> [DESCRIPTION OF THE TASK]: When you reach the line containing "X132000000Y-53000000D03*" in the entries below, repeat it and each line after it exactly until the entries end.

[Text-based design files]
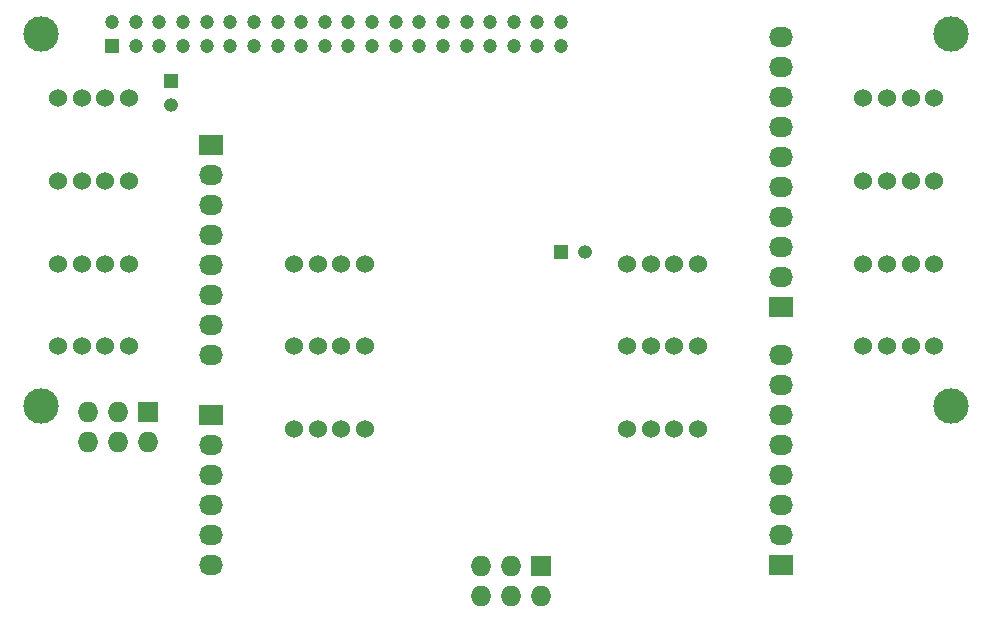
<source format=gbs>
G04 #@! TF.FileFunction,Soldermask,Bot*
%FSLAX46Y46*%
G04 Gerber Fmt 4.6, Leading zero omitted, Abs format (unit mm)*
G04 Created by KiCad (PCBNEW 4.0.1-2.201512121406+6195~38~ubuntu15.04.1-stable) date Tue 15 Dec 2015 02:37:47 GMT*
%MOMM*%
G01*
G04 APERTURE LIST*
%ADD10C,0.100000*%
%ADD11C,1.524000*%
%ADD12C,3.000000*%
%ADD13R,2.032000X1.727200*%
%ADD14O,2.032000X1.727200*%
%ADD15R,1.727200X1.727200*%
%ADD16O,1.727200X1.727200*%
%ADD17R,1.200000X1.200000*%
%ADD18O,1.200000X1.200000*%
%ADD19C,1.200000*%
G04 APERTURE END LIST*
D10*
D11*
X179600000Y-80460000D03*
X177600000Y-80460000D03*
X175600000Y-80460000D03*
X173600000Y-80460000D03*
X179600000Y-66460000D03*
X177600000Y-66460000D03*
X175600000Y-66460000D03*
X173600000Y-66460000D03*
X179600000Y-59460000D03*
X177600000Y-59460000D03*
X175600000Y-59460000D03*
X173600000Y-59460000D03*
X131400000Y-87460000D03*
X129400000Y-87460000D03*
X127400000Y-87460000D03*
X125400000Y-87460000D03*
X111400000Y-66460000D03*
X109400000Y-66460000D03*
X107400000Y-66460000D03*
X105400000Y-66460000D03*
X179600000Y-73460000D03*
X177600000Y-73460000D03*
X175600000Y-73460000D03*
X173600000Y-73460000D03*
X111400000Y-80460000D03*
X109400000Y-80460000D03*
X107400000Y-80460000D03*
X105400000Y-80460000D03*
X111400000Y-73460000D03*
X109400000Y-73460000D03*
X107400000Y-73460000D03*
X105400000Y-73460000D03*
X159600000Y-87460000D03*
X157600000Y-87460000D03*
X155600000Y-87460000D03*
X153600000Y-87460000D03*
X131400000Y-80460000D03*
X129400000Y-80460000D03*
X127400000Y-80460000D03*
X125400000Y-80460000D03*
D12*
X181000000Y-85500000D03*
X104000000Y-85500000D03*
X181000000Y-54000000D03*
D13*
X118370000Y-63360000D03*
D14*
X118370000Y-65900000D03*
X118370000Y-68440000D03*
X118370000Y-70980000D03*
X118370000Y-73520000D03*
X118370000Y-76060000D03*
X118370000Y-78600000D03*
X118370000Y-81140000D03*
D13*
X118370000Y-86220000D03*
D14*
X118370000Y-88760000D03*
X118370000Y-91300000D03*
X118370000Y-93840000D03*
X118370000Y-96380000D03*
X118370000Y-98920000D03*
D15*
X146310000Y-99047000D03*
D16*
X146310000Y-101587000D03*
X143770000Y-99047000D03*
X143770000Y-101587000D03*
X141230000Y-99047000D03*
X141230000Y-101587000D03*
D13*
X166630000Y-77076000D03*
D14*
X166630000Y-74536000D03*
X166630000Y-71996000D03*
X166630000Y-69456000D03*
X166630000Y-66916000D03*
X166630000Y-64376000D03*
X166630000Y-61836000D03*
X166630000Y-59296000D03*
X166630000Y-56756000D03*
X166630000Y-54216000D03*
D13*
X166630000Y-98920000D03*
D14*
X166630000Y-96380000D03*
X166630000Y-93840000D03*
X166630000Y-91300000D03*
X166630000Y-88760000D03*
X166630000Y-86220000D03*
X166630000Y-83680000D03*
X166630000Y-81140000D03*
D12*
X104000000Y-54000000D03*
D15*
X113000000Y-86000000D03*
D16*
X113000000Y-88540000D03*
X110460000Y-86000000D03*
X110460000Y-88540000D03*
X107920000Y-86000000D03*
X107920000Y-88540000D03*
D11*
X111400000Y-59460000D03*
X109400000Y-59460000D03*
X107400000Y-59460000D03*
X105400000Y-59460000D03*
X159600000Y-80460000D03*
X157600000Y-80460000D03*
X155600000Y-80460000D03*
X153600000Y-80460000D03*
X159600000Y-73460000D03*
X157600000Y-73460000D03*
X155600000Y-73460000D03*
X153600000Y-73460000D03*
X131400000Y-73460000D03*
X129400000Y-73460000D03*
X127400000Y-73460000D03*
X125400000Y-73460000D03*
D17*
X147990000Y-72500000D03*
D18*
X149990000Y-72500000D03*
D17*
X115000000Y-58000000D03*
D18*
X115000000Y-60000000D03*
D17*
X110000000Y-55000000D03*
D19*
X110000000Y-53000000D03*
X120000000Y-55000000D03*
X112000000Y-53000000D03*
X122000000Y-55000000D03*
X114000000Y-53000000D03*
X124000000Y-55000000D03*
X116000000Y-53000000D03*
X126000000Y-55000000D03*
X118000000Y-53000000D03*
X128000000Y-55000000D03*
X120000000Y-53000000D03*
X130000000Y-55000000D03*
X122000000Y-53000000D03*
X132000000Y-55000000D03*
X124000000Y-53000000D03*
X134000000Y-55000000D03*
X126000000Y-53000000D03*
X136000000Y-55000000D03*
X128000000Y-53000000D03*
X138000000Y-55000000D03*
X130000000Y-53000000D03*
X140000000Y-55000000D03*
X132000000Y-53000000D03*
X134000000Y-53000000D03*
X142000000Y-55000000D03*
X136000000Y-53000000D03*
X140000000Y-53000000D03*
X142000000Y-53000000D03*
X144000000Y-53000000D03*
X146000000Y-53000000D03*
X144000000Y-55000000D03*
X146000000Y-55000000D03*
X112000000Y-55000000D03*
X114000000Y-55000000D03*
X116000000Y-55000000D03*
X118000000Y-55000000D03*
X148000000Y-55000000D03*
X148000000Y-53000000D03*
X138000000Y-53000000D03*
M02*

</source>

> [ANSWER TO THIS PROBLEM]:
X132000000Y-53000000D03*
X134000000Y-53000000D03*
X142000000Y-55000000D03*
X136000000Y-53000000D03*
X140000000Y-53000000D03*
X142000000Y-53000000D03*
X144000000Y-53000000D03*
X146000000Y-53000000D03*
X144000000Y-55000000D03*
X146000000Y-55000000D03*
X112000000Y-55000000D03*
X114000000Y-55000000D03*
X116000000Y-55000000D03*
X118000000Y-55000000D03*
X148000000Y-55000000D03*
X148000000Y-53000000D03*
X138000000Y-53000000D03*
M02*

</source>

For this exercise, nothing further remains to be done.